What was important was the first at-bat by Orlando Cabrera, stepping to the plate in his Angels uniform, while the shortstop who wore St. Louis red (all red teams...) last year crouched in Sox home whites in his old spot on the diamond.
In his press about it today, the image Cabrera keeps offering is of himself on the plane before the game, looking down at Boston and feeling strange:
"It was a really weird feeling when I was on the plane and the guy said we were almost landing and I saw the city. I got a weird feeling in my stomach," Cabrera said. "I didn't know it was going to be like that"
When he got up to the plate, his uniform grey as if he is physically fading from us, the red of it just a hint of candied-apple kitsch rather than the classical vermillion, the Fenway crowd was on its feet. Of course, it helped that "seconds before his first at-bat Friday night, a replay of Cabrera's walk-off homer for the Sox last September against the Orioles was played on the scoreboard in center field." (Redsox.com)
But it's probable that the Fenway crowd would have stood and cheered for Cabrera without prompting.
"I couldn't even swing the bat. (Jason) Varitek was laughing. He felt it too. It was amazing.'' (Herald)
Cabrera's reaction reminded me of something else:
It was impossible for him not to acknowledge the full-bore screaming all around him, and so, as he approached the batters' box, he touched the bill of his batting helmet, and tried to settle in.
= = = = = = =
→ EXERCISE 1
Reproduce the records verbatim, from the line containing "genus: Protea" up to and including the line containing "family: Psittacidae".
= = = = = = =
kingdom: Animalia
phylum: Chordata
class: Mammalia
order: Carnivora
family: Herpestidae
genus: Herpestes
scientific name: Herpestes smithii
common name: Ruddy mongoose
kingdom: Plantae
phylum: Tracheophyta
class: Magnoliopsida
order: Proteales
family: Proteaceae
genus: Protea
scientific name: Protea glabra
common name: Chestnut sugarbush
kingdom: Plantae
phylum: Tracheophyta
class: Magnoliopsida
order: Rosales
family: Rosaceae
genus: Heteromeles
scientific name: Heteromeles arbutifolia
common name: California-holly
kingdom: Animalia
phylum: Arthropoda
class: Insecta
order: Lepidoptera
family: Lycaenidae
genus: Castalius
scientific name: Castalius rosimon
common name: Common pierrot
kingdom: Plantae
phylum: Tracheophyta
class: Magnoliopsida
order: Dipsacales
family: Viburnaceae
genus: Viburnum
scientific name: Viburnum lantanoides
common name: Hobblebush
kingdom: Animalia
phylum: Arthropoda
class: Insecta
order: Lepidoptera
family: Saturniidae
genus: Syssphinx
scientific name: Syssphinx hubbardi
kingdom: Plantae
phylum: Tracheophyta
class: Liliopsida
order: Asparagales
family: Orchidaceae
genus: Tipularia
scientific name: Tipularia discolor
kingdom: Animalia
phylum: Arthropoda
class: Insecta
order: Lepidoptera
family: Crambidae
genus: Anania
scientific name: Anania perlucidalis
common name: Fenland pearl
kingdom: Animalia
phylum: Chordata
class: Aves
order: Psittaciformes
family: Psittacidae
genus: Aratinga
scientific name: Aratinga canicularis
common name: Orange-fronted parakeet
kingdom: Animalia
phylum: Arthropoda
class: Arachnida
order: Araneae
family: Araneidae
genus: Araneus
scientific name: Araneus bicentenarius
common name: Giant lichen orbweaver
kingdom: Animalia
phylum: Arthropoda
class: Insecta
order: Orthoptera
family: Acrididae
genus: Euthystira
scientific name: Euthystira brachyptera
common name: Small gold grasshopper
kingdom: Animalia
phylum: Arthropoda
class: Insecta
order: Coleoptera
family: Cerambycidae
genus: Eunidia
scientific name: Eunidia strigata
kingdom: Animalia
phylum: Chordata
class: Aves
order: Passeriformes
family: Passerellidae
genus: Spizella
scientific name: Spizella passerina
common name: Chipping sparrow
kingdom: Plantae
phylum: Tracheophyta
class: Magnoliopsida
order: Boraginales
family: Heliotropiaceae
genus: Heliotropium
= = = = = = =
→ EXERCISE 2
Condense the paragraph of the Cabrera passage that begins "When he got up to the plate" into two sentences, keeping its main facts.

→ TASK RESPONSE 1
genus: Protea
scientific name: Protea glabra
common name: Chestnut sugarbush
kingdom: Plantae
phylum: Tracheophyta
class: Magnoliopsida
order: Rosales
family: Rosaceae
genus: Heteromeles
scientific name: Heteromeles arbutifolia
common name: California-holly
kingdom: Animalia
phylum: Arthropoda
class: Insecta
order: Lepidoptera
family: Lycaenidae
genus: Castalius
scientific name: Castalius rosimon
common name: Common pierrot
kingdom: Plantae
phylum: Tracheophyta
class: Magnoliopsida
order: Dipsacales
family: Viburnaceae
genus: Viburnum
scientific name: Viburnum lantanoides
common name: Hobblebush
kingdom: Animalia
phylum: Arthropoda
class: Insecta
order: Lepidoptera
family: Saturniidae
genus: Syssphinx
scientific name: Syssphinx hubbardi
kingdom: Plantae
phylum: Tracheophyta
class: Liliopsida
order: Asparagales
family: Orchidaceae
genus: Tipularia
scientific name: Tipularia discolor
kingdom: Animalia
phylum: Arthropoda
class: Insecta
order: Lepidoptera
family: Crambidae
genus: Anania
scientific name: Anania perlucidalis
common name: Fenland pearl
kingdom: Animalia
phylum: Chordata
class: Aves
order: Psittaciformes
family: Psittacidae

→ TASK RESPONSE 2
When Cabrera came to the plate in a grey uniform with only a hint of red, the Fenway crowd was on its feet. Seconds before that first at-bat on Friday night, the center-field scoreboard had played a replay of his walk-off homer for the Sox against the Orioles last September, according to Redsox.com.